*What to produce*.
Your answer should be one number, the count of lines in the data that hold "mathrm".

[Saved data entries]

______________________________

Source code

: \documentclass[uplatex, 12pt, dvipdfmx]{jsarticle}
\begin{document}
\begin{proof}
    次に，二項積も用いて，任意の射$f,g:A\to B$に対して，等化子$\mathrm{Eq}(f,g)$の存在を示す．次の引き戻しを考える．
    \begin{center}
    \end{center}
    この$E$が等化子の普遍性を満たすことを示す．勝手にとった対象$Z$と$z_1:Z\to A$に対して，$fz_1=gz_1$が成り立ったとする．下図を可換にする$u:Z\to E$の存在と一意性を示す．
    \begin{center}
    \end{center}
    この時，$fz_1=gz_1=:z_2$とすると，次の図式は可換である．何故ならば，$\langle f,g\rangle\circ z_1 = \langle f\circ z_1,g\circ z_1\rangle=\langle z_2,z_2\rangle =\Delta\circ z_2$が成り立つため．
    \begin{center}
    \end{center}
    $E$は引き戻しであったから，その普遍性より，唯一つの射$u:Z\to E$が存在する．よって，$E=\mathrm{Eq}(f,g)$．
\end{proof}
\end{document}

______________________________

*Exercise solution*.
2